● **Excerpted text**
-----

Figure 7. Carbon balance (CO2e emissions minus CO2 storage) of the gate-to-grave CCUS system for: (A) continuous gas injection, (B) water curtain injection, (C) water alternating gas, and (D) Hybrid WAG + WCI. Núñez-López et al. (2019).
The study included a scenario analogous to IEA's Maximum Storage EOR+, where excess CO2 from the recycling facility is injected into an underlying saline aquifer in a stacked storage fashion for long term CO2 offtake and storage. This scenario demonstrates significant potential for improving environmental performance while providing a better understanding of how EOR and saline storage can be co-managed as a CCUS project matures. Results are illustrated in Figure 8, where the negative emissions period is extended considerably in all scenarios. In the WAG scenario, oil can be produced with negative emissions from 18 years to potentially the entire life of the EOR project if gases are not separated at the surface.
Figure 8. Carbon balance (CO2e emissions minus CO2 storage) of the gate-to-grave CCUS system with stacked saline carbon storage for: (A) continuous gas injection, (B) water curtain injection, (C) water alternating gas, and (D) Hybrid WAG + WCI. Núñez-López et al. (2019).
Results like this, which demonstrate that all CO2-EOR operations produce negative emissions oil during the first several years of production are critical in the context of the urgency of climate change mitigation. Further details of the study can be found in Núñez-López et al. (2019).
The proposition that CO2-EOR can be a bridge to deploying CCUS on a larger scale stems from the fact that revenues associated with selling CO2 to an EOR operator can result in substantial income to offset the cost of employing CCS for emissions-heavy industry. This fact has been cited as an opportunity to speed commercial adoption on a large enough scale to provide a means of climate mitigation (Massachusetts Institute of Technology, 2010). The revenue generated from sales of CO2 at capture plants can be enough to offset the cost of the capture technology and transportation to an EOR site. According to the Global CCS Institute (2019), for example, this was the case at the Terrell, Enid Fertilizer, and Great Plains CCS facilities.

-----

● **Data section**
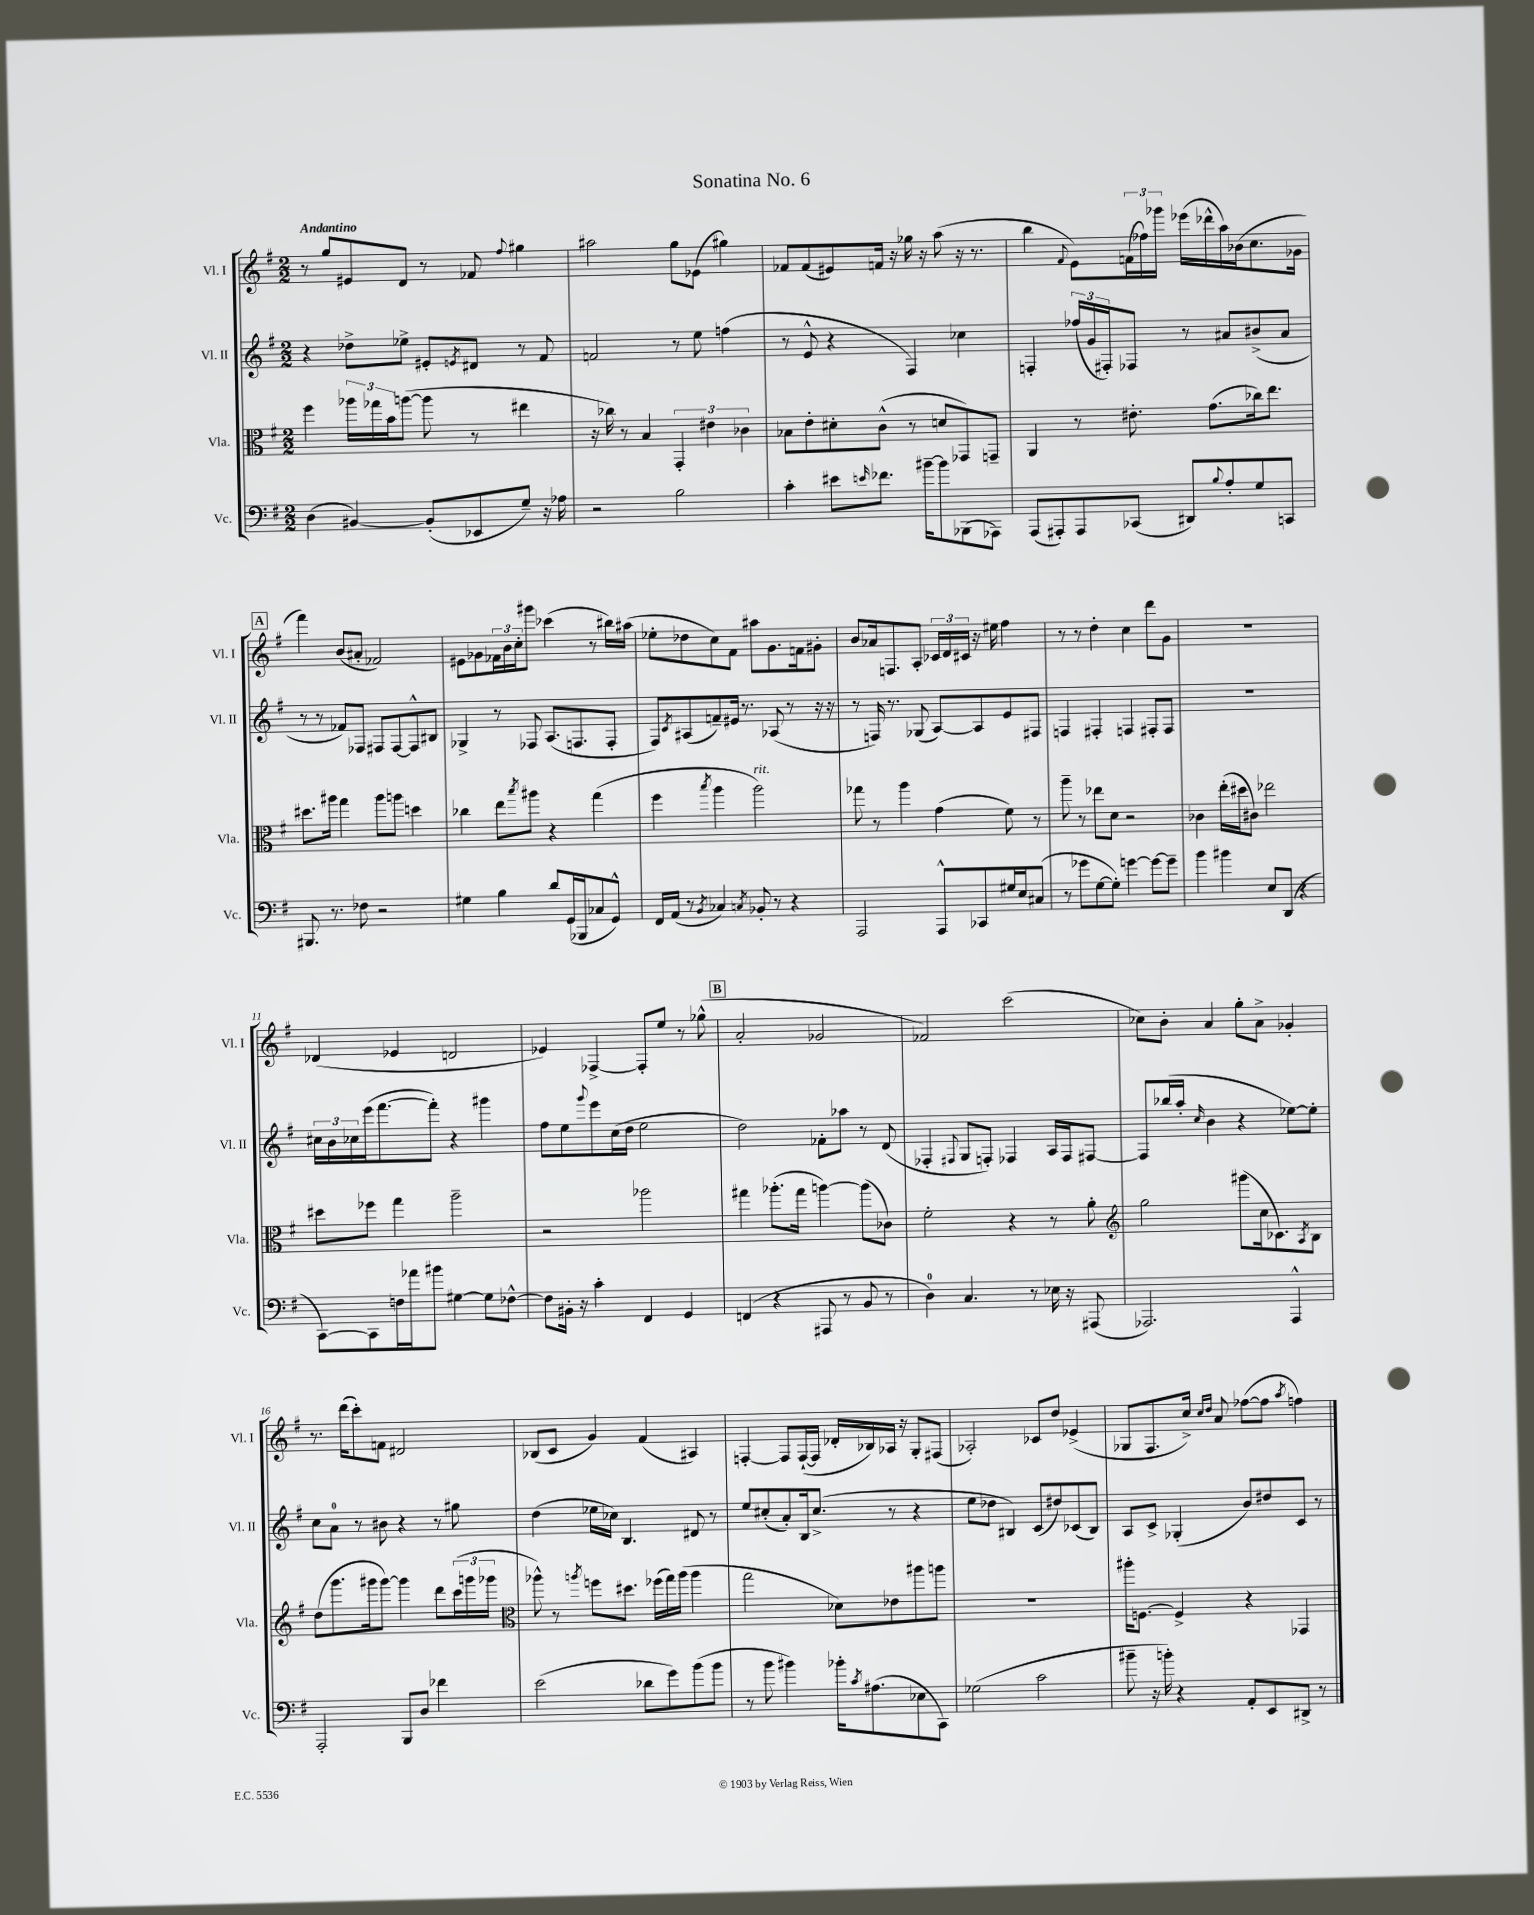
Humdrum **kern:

**kern	**kern	**kern	**kern
*part4	*part3	*part2	*part1
*staff4	*staff3	*staff2	*staff1
*I"Vc.	*I"Vla.	*I"Vl. II	*I"Vl. I
*I'Vc.	*I'Vla.	*I'Vl. II	*I'Vl. I
*clefF4	*clefC3	*clefG2	*clefG2
*k[f#]	*k[f#]	*k[f#]	*k[f#]
*M2/2	*M2/2	*M2/2	*M2/2
=1	=1	=1	=1
!	!	!	!LO:TX:a:B:t=Andantino
(4D\	4ff#\	4r	8r
.	.	.	8gg/L
[4BB#X/)	24aa-X\LL	8dd-X^\L	8e#X/
.	24gg-X\	.	.
.	24b\J	.	.
.	([8aan\J	8ee-X^\J	8d/J
(8BB#'/L]	8aa\]	8e#X'/L	8r
.	.	8qen/	.
8EE-X/	8r	8d#X/J	8f-X/
.	.	.	8qqff#/
8G~/J)	4ee#X\	8r	4gg#X\
16r	.	8f#/	.
16A-X\	.	.	.
=2	=2	=2	=2
2r	16r	2fn/	2aa#X\
.	16cc-X\)	.	.
.	8r	.	.
.	4B/	.	.
2B\	6GG'/	8r	8gg\L
.	.	8ee\	(8e-X\J
.	6e#X\	.	.
.	.	(4ffn\	4gg#X\)
.	6c-X\	.	.
=3	=3	=3	=3
4c'\	8B-X\L	8r	8f-X/L
.	8e'\	8e^^/	(8f-/
8e#X\L	8d#X'\	4r	8e#X/)
16qqen/	.	.	.
8.f-X\J	(8c^^\J	.	16fn/Jk
.	.	.	16r
.	8r	4F#/)	16gg-X\
[16b#X~\KL	.	.	16r
8b#\]	8dn/L	.	(8aa\
(8BBB-X\	8GG-X/)	4cc-X\	16r
.	.	.	8.r
8AAA-X\J)	8GGn~/J	.	.
=4	=4	=4	=4
(8AAA/L	4AA/	4Fn'/	4bb\
8AAA#X'/)	.	.	.
.	.	.	8qqf#/
8AAA#/	8r	(24ff-X/LL	8e\L)
.	.	24g/	.
.	.	24F#X'/J)	.
(8CC-X/J	8.e#X'\	8F-X/J	(24fn\L
.	.	.	24ff-X\)
.	.	.	24ggg-X\JJ
8DD#X/L)	.	8r	(16eee-X\LL
.	(8.g\L	.	16ddd-X^^\
8qqB/	.	.	.
8A'/	.	8a#X/L	16aa\)
.	.	.	(16b-X\J
8G/	16cc-X\k)	(8b#X^/	8.cc\
.	8.ee\J	.	.
8CCn/J	.	8a#/J	.
.	.	.	16g-X\Jk
!!LO:LB:g=z
!!LO:REH:place=s1:t=A
=5	=5	=5	=5
8.BBB#X/	8.dd#X\L	8r	4fff#\)
.	.	8r	.
8.r	16aa#X\Jk	.	.
.	4gg\	8f-X/L)	(8b/L
8F-X\	.	8F-X/J	8a#X'/J
2r	8aa#\L	8F#X/L	2f-X/)
.	8aan\J	[8F#/	.
.	4ddn\	8F#^^/]	.
.	.	8B#X/J	.
=6	=6	=6	=6
4G#X\	4cc-X\	4G-X^/	8e#X\L
.	.	.	8g-X\
4B\	8ee\L	8r	24f-X\L
.	.	.	24b\
.	.	.	24cc'\J
.	8qbb/	.	.
.	8aa#X\J	8F-X/	8ggg#X\J
8d/L	4r	(8.A/L	(4ccc-X\
(16GG/L	.	.	.
16BBB-X/J	.	8.Fn/	.
8C-X/	(4gg\	.	8r
8GG^^/J)	.	8F'/J	16bb#X\LL)
.	.	.	(16aa#X\JJ
=7	=7	=7	=7
16FF#/LL	4ff#\	8F#/L)	8ee-X'\L
(16AA/JJ	.	.	.
.	.	8qc/	.
8r	.	(8A#X/	8dd-X\
8qBB/	8qbb/	.	.
4C-X/)	4aa\	8fn~/)	8cc\)
.	.	16e#X/Jk	8f#\J
.	.	8.r	.
8qCn/	.	.	.
!	!LO:TX:a:i:t=rit.	!	!
8BB-X'/	2aa\)	.	8aa#X\L
8r	.	(8A-X/	8.g\
4r	.	8r	.
.	.	.	16fn\k
.	.	16r	8g#X'\J
.	.	16r	.
=8	=8	=8	=8
2AAA/	8gg-X\	8r	8b/L
.	8r	16Fn/)	16a-X/k
.	.	8.r	8.Fn/
.	4aa\	.	.
.	.	(8G-X/	8A'/J
8AAA^^/L	(4g\	[8A/L)	24c-X/LL
.	.	.	24d/
.	.	.	24c#X/JJ
8CC-X/	.	8A/]	16r
.	.	.	16ee#X\
16G#X/L	8f#\)	8e/	4ff#\
16E/J	.	.	.
(8C#X/J	8r	8F#X/J	.
=9	=9	=9	=9
8r	8aa~\	4Fn/	8r
8g-X\L	8r	.	8r
[8G\	8ee-X\L	4F#X'/	4dd'\
8G'\J])	8d\J	.	.
[4gn\	2r	4Fn/	4cc\
8g\L_	.	8F#X'/L	8ddd\L
8g~\J]	.	8F#/J	8g\J
=10	=10	=10	=10
4b\	4c-X\	1r	1r
4b#X\	(16ee'\LL	.	.
.	16dd#X\J	.	.
.	8c#X\J)	.	.
8E/L	2ee-X\	.	.
(8DD/J	.	.	.
4r	.	.	.
!!LO:LB:g=z
=11	=11	=11	=11
[8CC\L)	8dd#X\L	24cc#X\LL	(4d-X/
.	.	24b\	.
.	.	24cc-X\	.
8CC\]	8ff-X\J	(16eee\J	.
.	.	[8.fff#\	.
16Fn\L	4gg\	.	4e-X/
16a-X\J	.	.	.
8b#X\J	.	8fff#'\J])	.
[4G#X\	2aa~\	4r	2dn/
8G#\L]	.	4ggg#X\	.
[8F-X^^\J	.	.	.
=12	=12	=12	=12
8F-\L]	2r	8ff#\L	4e-X/)
16BB#X'\Jk	.	8ee\	.
16r	.	.	.
.	.	8qqggg/	.
4c'\	.	8eee\	[4F-X^/
.	.	(16cc\L	.
.	.	16dd\JJ	.
4FF#/	2aa-X\	2ee\	8F-'/L]
.	.	.	8ee/J
4GG/	.	.	8r
.	.	.	(8gg-X^^\
!!LO:REH:place=s1:t=B
=13	=13	=13	=13
(4FFn/	4gg#X\	2dd\)	2a'/
4r	(8.aa-X'\L	.	.
.	16gg#\Jk	.	.
8AAA#X/	[4aan\)	8f-X'\L	2g-X/
8r	.	8aa-X\J	.
8BB/	(8aa\L]	8r	.
8r	8c-X\J)	(8d/	.
=14	=14	=14	=14
4D\)	2f#'\	4F-X'/	2f-X/)
.	.	8qqF#X/	.
4.C/	.	8G/L	.
.	.	8Fn'/J)	.
.	4r	4F-X/	(2ccc\
8r	.	.	.
16E-X\	8r	16A/LL	.
16r	.	16F-/J	.
(8AAA#X/	8a'\	[8F#X/J	.
=15	=15	=15	=15
*	*clefG2	*	*
2.AAA-X/)	2gg\	8F#/L]	8cc-X\L)
.	.	(16bb-X/L	8b'\J
.	.	16aa'/JJ	.
.	.	16qqcc/	.
.	.	4b\	4a/
.	(8ggg#X\L	4r	8gg'\L
.	16cc\k	.	8a^\J
.	8.c-X\)	.	.
4AAA-^^/	.	[8ee-X\L)	4g-X'/
.	8qA/	.	.
.	8B\J	8ee-'\J]	.
!!LO:LB:g=z
=16	=16	=16	=16
2AAA'/	(8dd\L	8cc\L	8.r
.	8.ggg\	8a\J	.
.	.	.	(16ddd\KL
.	.	8r	8ccc'\)
.	16ggg#X\k	.	.
.	[8ggg#\J)	8b#X\	8fn\J
8BBB/L	4ggg#\]	4r	2d#X/
8D/J	.	.	.
4f-X\	8ddd\L	8r	.
.	(24ccc\L	8gg#X\	.
.	24gggn\	.	.
.	24ggg-X\JJ	.	.
=17	=17	=17	=17
*	*clefC3	*	*
(2e\	8aa-X^^\)	(4dd\	(8B-X/L
.	8r	.	8c/J
.	8qaan/	.	.
.	8ffn\L	16ee-X\LL	4g/)
.	.	16cc-X\JJ)	.
.	8.dd#X\J	4.B/	.
8d-X\L	.	.	(4f#/
.	(16ff-X\LL	.	.
8g\)	16gg\)	.	.
.	(16aa\JJ	.	.
(8b\	4aa\	8d#X/	4A#X/)
8b\J	.	8r	.
=18	=18	=18	=18
8r	2gg\	8ee/L	[4Fn'/
8b\	.	(8cc#X'/	.
4b#X\)	.	8a'/)	8F/L]
.	.	16B/k	([16F`/L
.	.	(8.cc#^/J	16F/JJ]
16b-X'\KL	8d-X\L)	.	16d-X'/LL
8qc/	.	.	.
(8.A#X\	.	.	16B-X/)
.	8e-X\	8r	16A-X/JJ
.	.	.	16r
8E-X\	8aa#X\	4r	8G'/L
8CC\J)	8aan\J	.	(8F#X/J
=19	=19	=19	=19
(2G-X\	1r	8ee\L	2A-X'/)
.	.	8dd-X\J	.
.	.	4B#X/)	.
2c\	.	(8c/L	8c-X/L
.	.	8dd#X/)	8dd/J
.	.	(8c-X/	(4e-X^/
.	.	8B#/J)	.
=20	=20	=20	=20
8b#X~\	16aa#X'\KL	8A/L	8G-X/L
.	[8.Fn\J	.	.
16r	.	8c^/J	8.F#/
16bn'\)	.	.	.
4r	4F^/]	(4G-X'/	.
.	.	.	16cc^/Jk)
.	.	.	16qqcc/LL
.	.	.	16qqdd/JJ
.	.	.	8a/
8AA'/L	4r	8b/L)	([8ff-X\L
8EE/	.	8dd#X/	8ff-\J]
.	.	.	8qaa/
8DD#X^/J	4GG-X/	8c/J	4ffn\)
8r	.	8r	.
==	==	==	==
*-	*-	*-	*-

-----

Answer these questions using the excerpt on CO2-enhanced oil recovery:
1. In the scenario analogous to IEA's Maximum Storage EOR+, where is the excess CO2 from the recycling facility injected?
2. In the WAG scenario with stacked saline storage, over what span can oil be produced with negative emissions?
3. Which three facilities does the Global CCS Institute (2019) name as cases where CO2 sales offset capture and transportation costs?

1. Into an underlying saline aquifer, in a stacked storage fashion.
2. From 18 years to potentially the entire life of the EOR project, if gases are not separated at the surface.
3. The Terrell, Enid Fertilizer, and Great Plains CCS facilities.